Contrary to defendant's additional contention, viewing the evidence, the law, and the circumstances of this case, in totality and as of the time of the representation, we conclude that defendant received meaningful representation (see generally People v. Baldi , 54 N.Y.2d 137, 147, 444 N.Y.S.2d 893, 429 N.E.2d 400 [1981] ; People v. White , 179 A.D.3d 1444, 1444-1445, 118 N.Y.S.3d 823 [4th Dept. 2020], lv denied 35 N.Y.3d 945, 147 N.E.3d 549 [2020] ; People v. Wallace , 259 A.D.2d 978, 978-979, 688 N.Y.S.2d 327 [4th Dept. 1999], lv denied 93 N.Y.2d 981, 695 N.Y.S.2d 67, 716 N.E.2d 1112 [1999] ).
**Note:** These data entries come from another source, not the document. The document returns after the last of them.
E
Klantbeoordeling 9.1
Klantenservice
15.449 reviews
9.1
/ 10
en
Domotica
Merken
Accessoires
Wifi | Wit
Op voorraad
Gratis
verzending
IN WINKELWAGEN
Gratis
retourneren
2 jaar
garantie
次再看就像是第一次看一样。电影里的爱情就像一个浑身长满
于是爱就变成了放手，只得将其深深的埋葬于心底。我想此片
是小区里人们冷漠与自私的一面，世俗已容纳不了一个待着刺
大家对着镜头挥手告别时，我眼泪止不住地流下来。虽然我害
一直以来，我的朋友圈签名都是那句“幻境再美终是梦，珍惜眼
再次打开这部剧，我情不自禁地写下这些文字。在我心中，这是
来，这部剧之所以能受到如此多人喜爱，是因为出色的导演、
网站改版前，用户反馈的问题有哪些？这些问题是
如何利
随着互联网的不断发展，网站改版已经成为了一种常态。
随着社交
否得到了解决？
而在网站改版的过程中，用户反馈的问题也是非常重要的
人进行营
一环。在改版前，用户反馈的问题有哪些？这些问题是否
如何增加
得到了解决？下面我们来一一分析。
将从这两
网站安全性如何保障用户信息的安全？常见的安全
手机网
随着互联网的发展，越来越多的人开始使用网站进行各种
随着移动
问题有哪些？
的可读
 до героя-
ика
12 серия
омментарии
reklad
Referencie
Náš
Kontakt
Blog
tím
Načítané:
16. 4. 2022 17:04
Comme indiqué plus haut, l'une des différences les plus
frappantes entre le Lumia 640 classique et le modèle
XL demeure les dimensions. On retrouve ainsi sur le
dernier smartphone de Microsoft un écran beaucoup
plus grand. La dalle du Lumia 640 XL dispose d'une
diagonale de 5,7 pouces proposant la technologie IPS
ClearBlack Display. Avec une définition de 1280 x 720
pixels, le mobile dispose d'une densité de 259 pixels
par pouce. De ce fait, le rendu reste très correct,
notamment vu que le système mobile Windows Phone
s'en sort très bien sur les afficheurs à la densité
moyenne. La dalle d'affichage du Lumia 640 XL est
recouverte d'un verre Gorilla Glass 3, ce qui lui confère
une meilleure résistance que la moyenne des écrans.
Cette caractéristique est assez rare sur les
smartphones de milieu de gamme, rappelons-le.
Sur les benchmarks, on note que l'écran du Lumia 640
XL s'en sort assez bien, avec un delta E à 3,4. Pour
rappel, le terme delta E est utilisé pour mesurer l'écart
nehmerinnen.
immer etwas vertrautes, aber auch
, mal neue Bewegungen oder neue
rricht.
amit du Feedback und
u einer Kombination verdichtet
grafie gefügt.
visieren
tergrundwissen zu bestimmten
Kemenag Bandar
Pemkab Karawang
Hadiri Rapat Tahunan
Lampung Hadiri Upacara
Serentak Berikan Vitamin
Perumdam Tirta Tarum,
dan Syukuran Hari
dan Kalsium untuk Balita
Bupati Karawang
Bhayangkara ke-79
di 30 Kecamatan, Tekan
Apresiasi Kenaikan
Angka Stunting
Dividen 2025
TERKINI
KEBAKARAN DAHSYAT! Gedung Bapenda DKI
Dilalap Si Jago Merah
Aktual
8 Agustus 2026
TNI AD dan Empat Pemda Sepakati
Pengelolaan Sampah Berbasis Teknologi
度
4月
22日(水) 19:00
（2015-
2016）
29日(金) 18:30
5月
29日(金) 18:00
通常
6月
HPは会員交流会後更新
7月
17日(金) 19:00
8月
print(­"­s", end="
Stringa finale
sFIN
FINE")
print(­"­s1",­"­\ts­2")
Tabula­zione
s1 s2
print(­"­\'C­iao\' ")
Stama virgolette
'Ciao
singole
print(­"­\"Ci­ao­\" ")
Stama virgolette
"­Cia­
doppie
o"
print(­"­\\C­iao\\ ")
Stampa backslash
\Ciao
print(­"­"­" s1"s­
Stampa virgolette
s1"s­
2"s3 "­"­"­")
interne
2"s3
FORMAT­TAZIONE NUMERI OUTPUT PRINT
We agree with defendant, however, that the court committed various errors at sentencing that require modification of the judgment. With respect to the two counts of operating a vessel while under the influence of alcohol or drugs, the court imposed, in addition to concurrent one-year terms of imprisonment, what it believed was a mandatory $1,500 fine. However, defendant's conviction of each of those counts was punishable by up to one year of imprisonment "or by a fine of not less than five hundred dollars nor more than one thousand dollars, or by both such fine and imprisonment" ( Navigation Law § 49-a [2] [f] [1] ). We therefore modify the judgment by vacating the fine, and we remit the matter to County Court to determine whether to impose a fine and, if so, to fix a legal amount thereof (see People v. Butler , 46 A.D.3d 1333, 1334, 848 N.Y.S.2d 497 [4th Dept. 2007] ; see also People v. Smith , 309 A.D.2d 1282, 1283, 764 N.Y.S.2d 732 [4th Dept. 2003] ). Regarding those same counts, in addition to the fine, the court imposed $395 in surcharges and fees. By law, the court should have imposed a $175 surcharge and a $25 crime victim assistance fee with respect to those counts (see Penal Law § 60.35 [1] [a] [ii] ; [2]; Navigation Law § 49-a [2] [f] [1] ). Although defendant failed to preserve for our review his contention regarding the proper surcharge and crime victim assistance fee to be imposed with respect to those counts, we exercise our power to review that contention as a matter of discretion in the interest of justice (see CPL 470.15 [6] [a] ), and we further modify the judgment by reducing the mandatory surcharge imposed under counts two and three of the indictment to $175 with a $25 crime victim assistance fee (see generally People v. Smith , 57 A.D.3d 1410, 1411, 870 N.Y.S.2d 209 [4th Dept. 2008] ). Additionally, the court lacked the authority to revoke defendant's driver's license as part of his sentence pursuant to Vehicle and Traffic Law § 510 (2) because the victim's death did not result from the operation of "a motor vehicle or motorcycle" ( § 510 [2] [a] [i] ), and we therefore further modify the judgment accordingly.